Bersamaan dengan bertambahnya pelanggan, dua tahun kemudian Wardoyo memperluas warungnya hingga layak disebut rumah makan. Jiwa seni Wardoyo nampak tergurat pada bentuk bangunan dan penampilannya yang cenderung “nyleneh”. Dalam bentuk bangunan, misalnya, Wardoyo tak segansegan mengeluarkan uang cukup besar untuk membayar seorang arsitek guna mewujudkan imajinasinya terhadap suatu bentuk bangunan.
Perpaduan seni dan entrepreneurship Wardoyo juga tertuang dalam pendekatan terhadap konsumen. ”Saya berusaha menghafal namanama semua pelanggan saya. Sehingga sewaktu mereka tiba saya harus menyambut mereka dengan menyebut namanya,” papar Wardoyo. Inilah yang disebutnya sebagai “menjadikan pelanggan sebagai saudara”.

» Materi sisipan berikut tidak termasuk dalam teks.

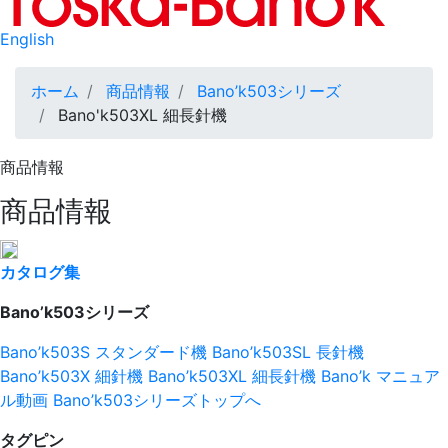
English
パ
ホーム
商品情報
Bano’k503シリーズ
ン
Bano'k503XL 細長針機
く
商品情報
ず
商品情報
カタログ集
Bano’k503シリーズ
Bano’k503S スタンダード機
Bano’k503SL 長針機
Bano’k503X 細針機
Bano’k503XL 細長針機
Bano’k マニュア
ル動画
Bano’k503シリーズトップへ
タグピン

Seiring dengan berkembangnya “Wong Solo”, Puspo Wardoyo membuka kesempatan kepada seluruh lapisan masyarakat untuk ikut menikmati nilai tambah Wong Solo melalui system waralaba. Untuk waralaba tersebut, Wardoyo telah menciptakan standarisasi dalam hal rasa dan gerai (outlet). Jika seseorang membeli waralaba “Wong Solo” di Jakarta, dipastikan sama rasa dan penataan gerainya dengan “Wong Solo” Medan atau di tempat lain.

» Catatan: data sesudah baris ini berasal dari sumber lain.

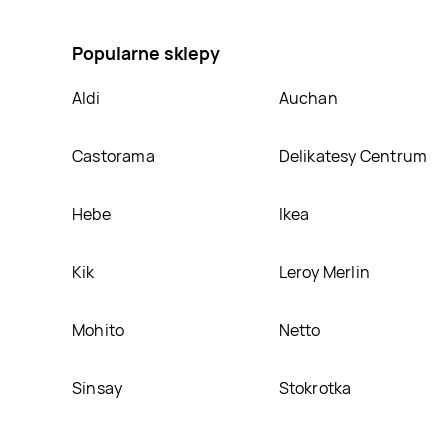
umieścimy ją na naszej stronie
Popularne sklepy
Aldi
Auchan
Castorama
Delikatesy Centrum
Hebe
Ikea
Kik
Leroy Merlin
Mohito
Netto
Sinsay
Stokrotka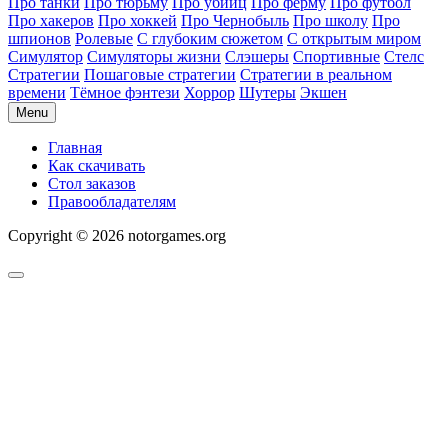
Про танки
Про тюрьму
Про убийц
Про ферму
Про футбол
Про хакеров
Про хоккей
Про Чернобыль
Про школу
Про
шпионов
Ролевые
С глубоким сюжетом
С открытым миром
Симулятор
Симуляторы жизни
Слэшеры
Спортивные
Стелс
Стратегии
Пошаговые стратегии
Стратегии в реальном
времени
Тёмное фэнтези
Хоррор
Шутеры
Экшен
Menu
Главная
Как скачивать
Стол заказов
Правообладателям
Copyright © 2026 notorgames.org
Scroll
to
Top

Setelah sukses membesarkan “Wong Solo”, apa harapan Puspo Wardoyo selanjutnya ? Dengan sungguhsungguh dia menyahut,” Ingin terus bekerja keras, kaya raya, banyak istri, dan masuk surga.” (sumber: kerjasejahtera.blogspot.com)
Sekarang gerai Wong Solo telah berdiri hampir di kota-kota besar yang ada di Indonesia. Keuletan Puspo Wardoyo dalam membesarkan warung makan ayam bakarnya menjadi idaman masyarakat memang tidak mudah. Ia harus merasakan terlebih dahulu aneka macam cobaan, rintangan, halangan, hingga masa-masa sulit yang mencekam. Bermodalkan kesabaran, kerja keras, pantang menyerah, dan dibumbui ketaqwaan dalam menjalankan perjuangan menurut syariat Islam, tak pelak ia bisa menorehkan prestasi yang gemilang, ialah ia menerima penghargaan Enterprise-50 sebagai Waralaba Lokal Terbaik dari Pesiden RI, Megawati Soekarnoputri. Teruslah berkarya Puspo Wardoyo. Itulah kisah sukses pengusaha kuliner yang menginspirasi dan patut kita teladan untuk pengembangan bisnis kita. Salam sukses selalu!
0 komentar:
Posting Komentar
Terimakasih atas kunjungan kalian semua.
Silahkan tinggalkan komentar anda dengan baik dan sopan.
Silahkan berikan saran dan kritik untuk membangun blog ini jauh lebih baik.